Mr Trump’s plans to exert control over the museum will be spearheaded by JD Vance, the vice-president, who is a member of the Smithsonian’s governing Board of Regents.

The White House Office of Management and Budget will stop spending on exhibits or programs that “degrade shared American values, divide Americans based on race, or promote programs or ideologies inconsistent with federal law”.

Other institutions caught up in the latest chapter of the culture war include the National Zoo, which forms part of the Smithsonian and the Independence National Historical Park in Philadelphia.

There, Mr Trump claimed, the Biden administration had introduced training for rangers which advocated dismantling “Western foundations” and “interrogating institutional racism”.

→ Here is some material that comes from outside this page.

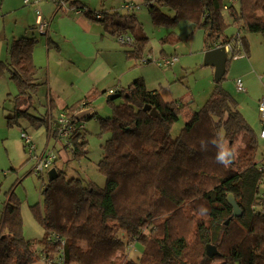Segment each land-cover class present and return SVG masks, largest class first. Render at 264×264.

The order also calls for the Department of the Interior, which oversees civil war battlefields, to reinstate monuments and signs which were changed under the Biden administration to “inappropriately minimise the value of certain historical events or figures, or include any other improper partisan ideology”.

Toppling of statues

In the wake of the Black Lives Matter protests signs were re-written and several military bases, previously named after Confederate generals, were relabelled.

Across the country, Confederate statues were toppled, either by protesters or municipal authorities.

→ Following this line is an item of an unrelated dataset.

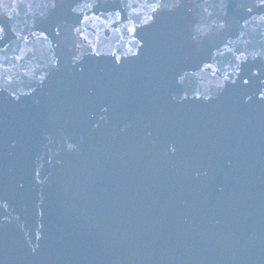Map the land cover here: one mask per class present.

A handful on federal land, like the Confederate Reconciliation Monument at Arlington National Cemetery, are likely to be reinstated.

The backlash has extended to South Carolina, which has drawn up laws to protect Confederate statues – including outlawing installing plaques which give them a “more modern” context.

In Florida, groups have launched a campaign to restore Confederate statues such as that of Robert E Lee in Fort Myers.

Jonathan Butcher of the conservative Heritage Foundation claimed the “rewriting of history” had extended to historical monuments which were not under Smithsonian control.

This was true at the homes of George Washington and James Madison, the first and fourth American presidents, where considerable emphasis was placed on them as slave owners, he told The Telegraph.

The charities which run them had been “swept up in the same kind of, self-loathing, that has turned the focus from America’s past and America’s history to this focus on racial division and on slavery,” he said.